> Data to process
Begin
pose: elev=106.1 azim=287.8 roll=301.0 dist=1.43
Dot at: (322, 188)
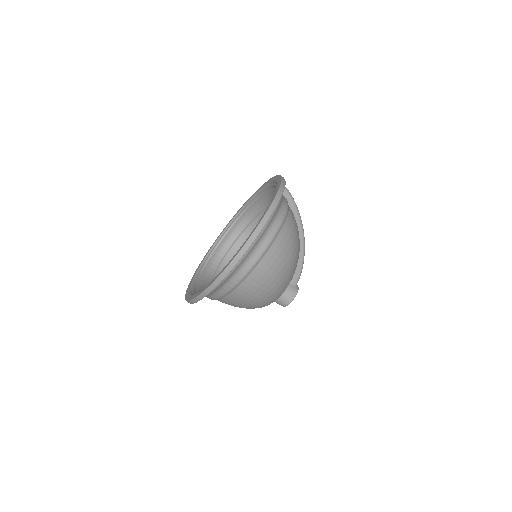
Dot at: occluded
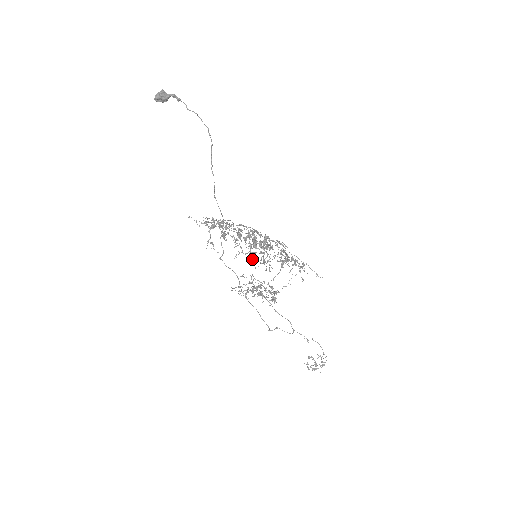
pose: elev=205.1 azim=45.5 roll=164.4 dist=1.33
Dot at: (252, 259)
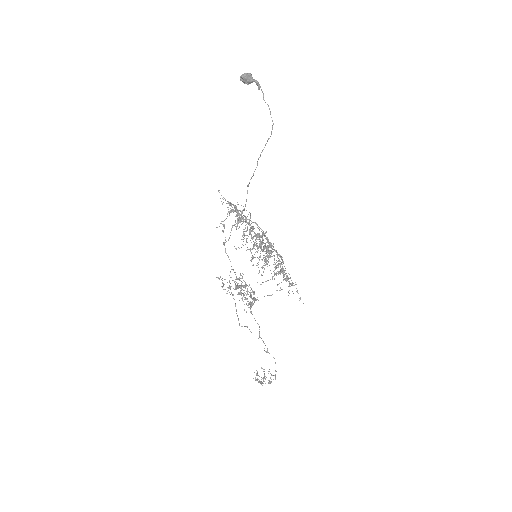
Dot at: (252, 257)
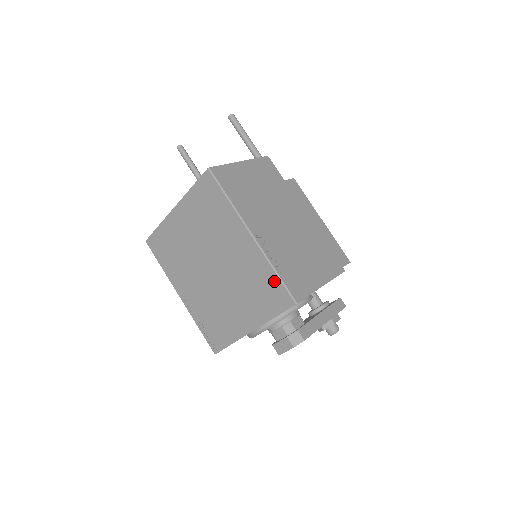
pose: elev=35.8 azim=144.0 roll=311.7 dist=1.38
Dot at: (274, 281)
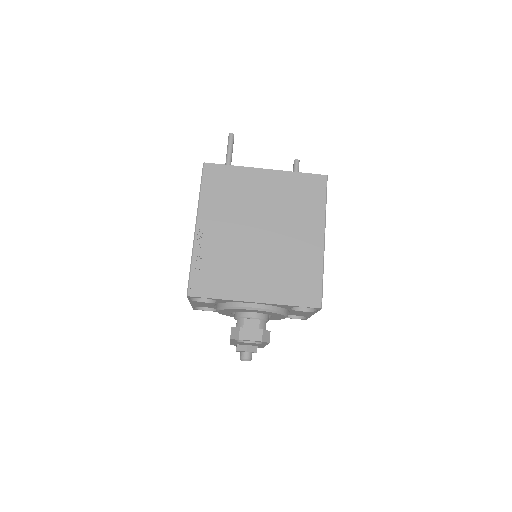
Dot at: (316, 281)
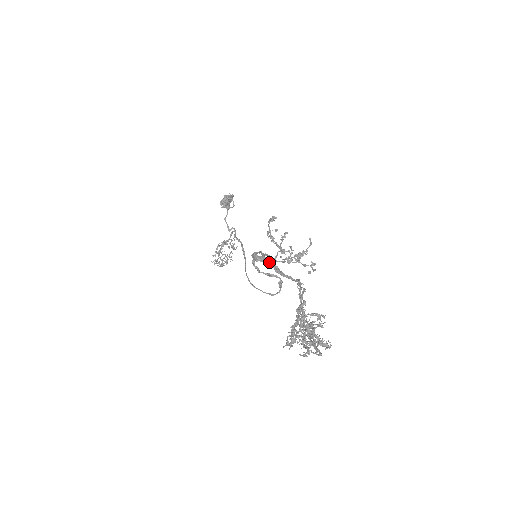
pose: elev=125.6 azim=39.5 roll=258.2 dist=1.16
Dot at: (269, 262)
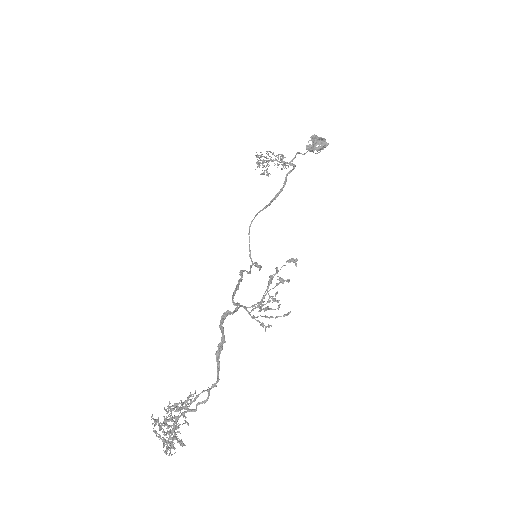
Dot at: (221, 341)
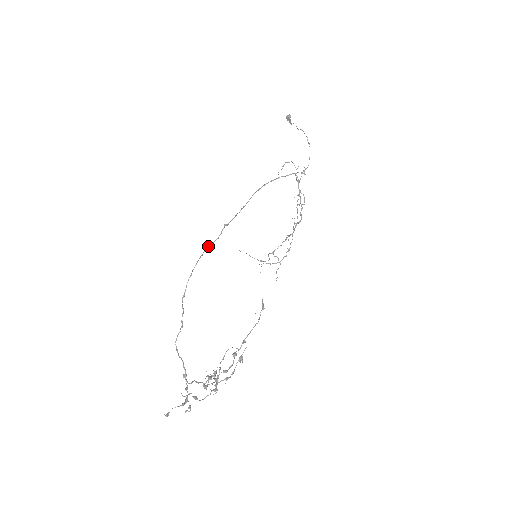
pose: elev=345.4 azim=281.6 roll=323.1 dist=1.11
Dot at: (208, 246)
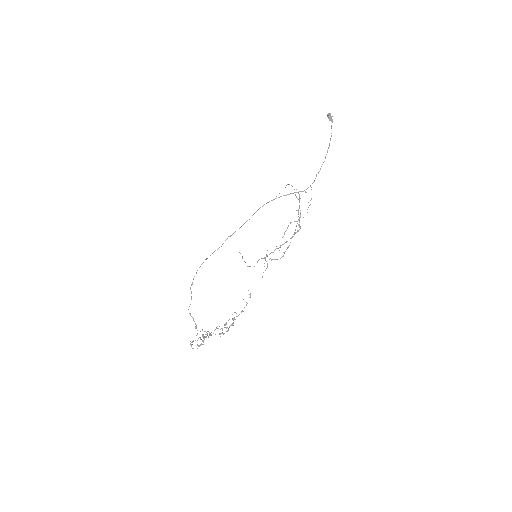
Dot at: (213, 252)
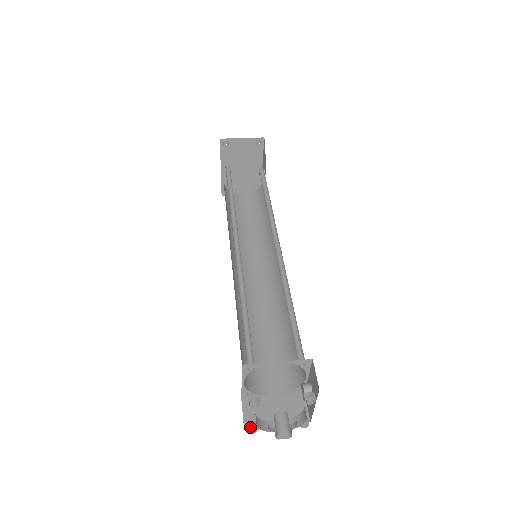
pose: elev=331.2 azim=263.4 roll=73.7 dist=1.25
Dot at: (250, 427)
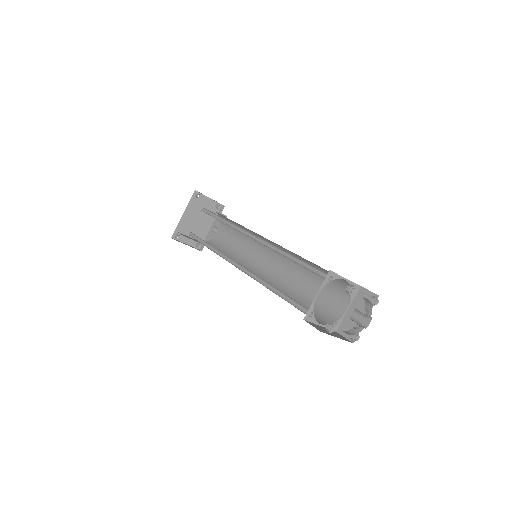
Dot at: (331, 324)
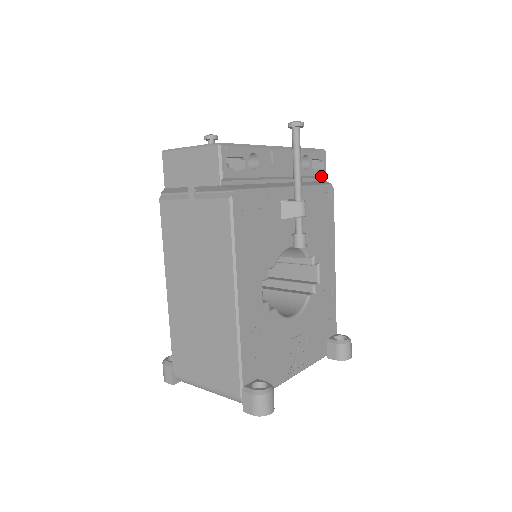
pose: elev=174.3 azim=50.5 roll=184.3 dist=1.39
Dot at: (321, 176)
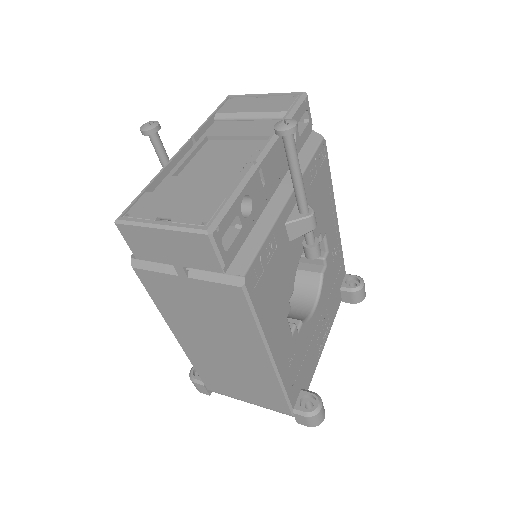
Dot at: (308, 131)
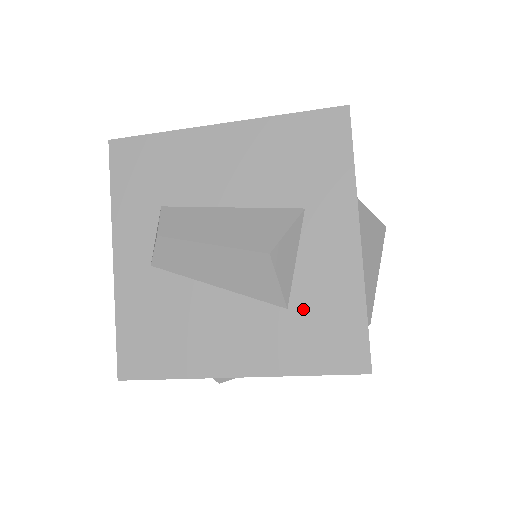
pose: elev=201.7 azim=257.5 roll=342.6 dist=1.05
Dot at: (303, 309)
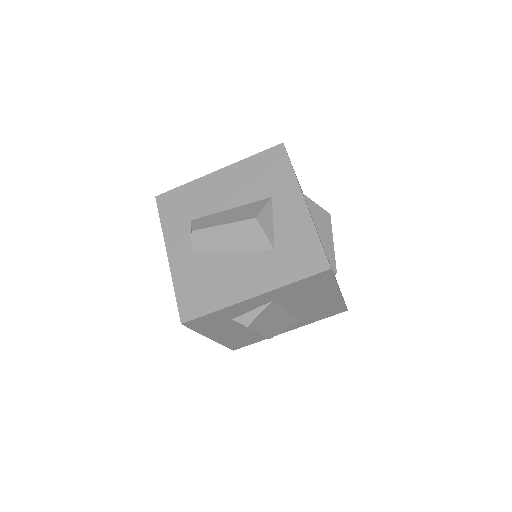
Dot at: (283, 247)
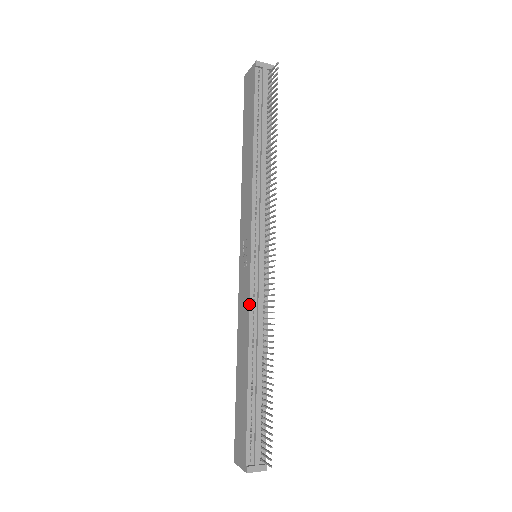
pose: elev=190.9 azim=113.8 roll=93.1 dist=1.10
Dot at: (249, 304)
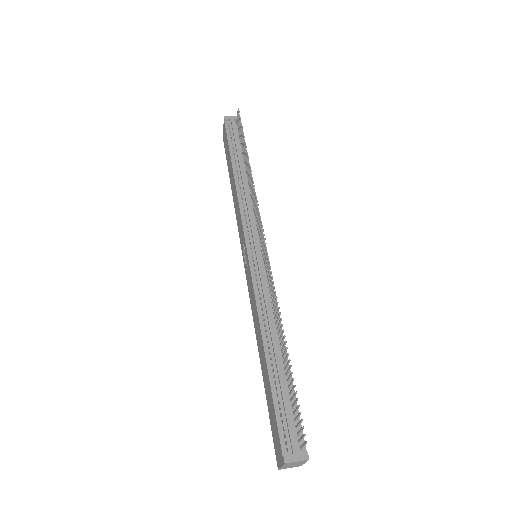
Dot at: (254, 292)
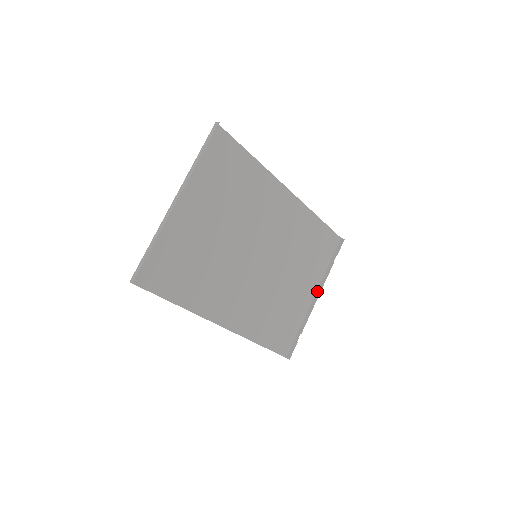
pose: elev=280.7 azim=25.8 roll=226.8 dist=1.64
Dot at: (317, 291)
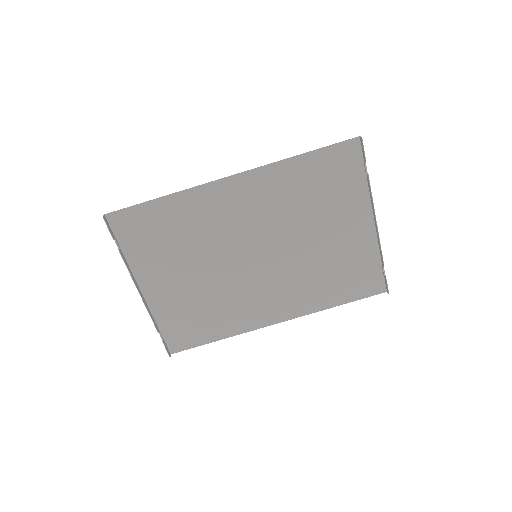
Dot at: (373, 214)
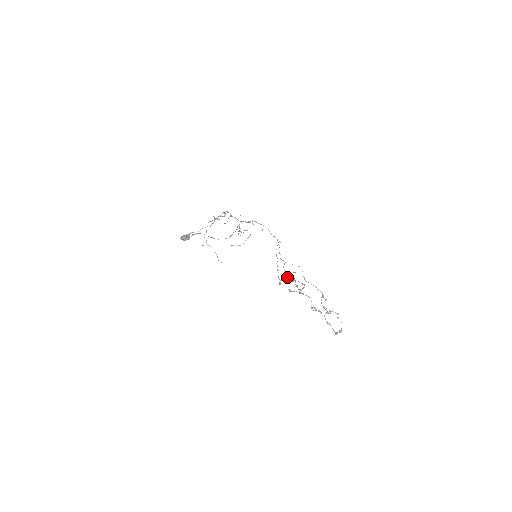
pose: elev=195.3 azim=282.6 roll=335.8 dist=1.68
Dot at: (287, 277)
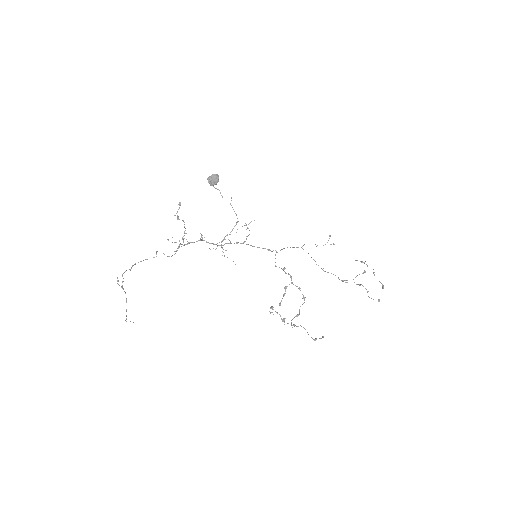
Dot at: occluded
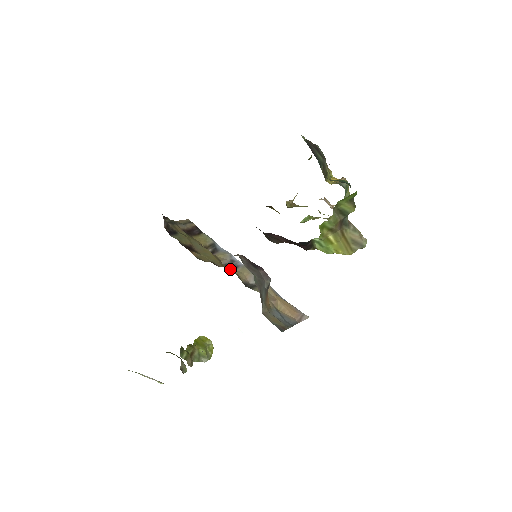
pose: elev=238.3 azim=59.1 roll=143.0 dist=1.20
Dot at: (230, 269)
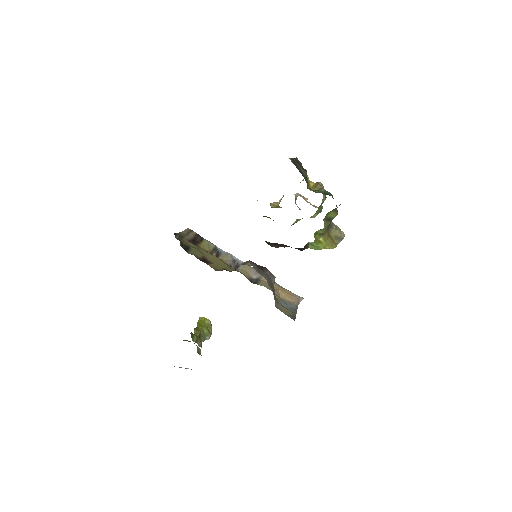
Dot at: (235, 269)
End
> Aim of the exercise
Copy every line of the material above that contains the string "dist".

> Solution to this exercise
pose: elev=106.1 azim=287.8 roll=301.0 dist=1.43
pose: elev=205.1 azim=45.5 roll=164.4 dist=1.33
pose: elev=35.8 azim=144.0 roll=311.7 dist=1.38
pose: elev=125.6 azim=39.5 roll=258.2 dist=1.16
pose: elev=345.4 azim=281.6 roll=323.1 dist=1.11
pose: elev=331.2 azim=263.4 roll=73.7 dist=1.25
pose: elev=174.3 azim=50.5 roll=184.3 dist=1.39
pose: elev=201.7 azim=257.5 roll=342.6 dist=1.05
pose: elev=190.9 azim=113.8 roll=93.1 dist=1.10
pose: elev=280.7 azim=25.8 roll=226.8 dist=1.64
pose: elev=195.3 azim=282.6 roll=335.8 dist=1.68
pose: elev=238.3 azim=59.1 roll=143.0 dist=1.20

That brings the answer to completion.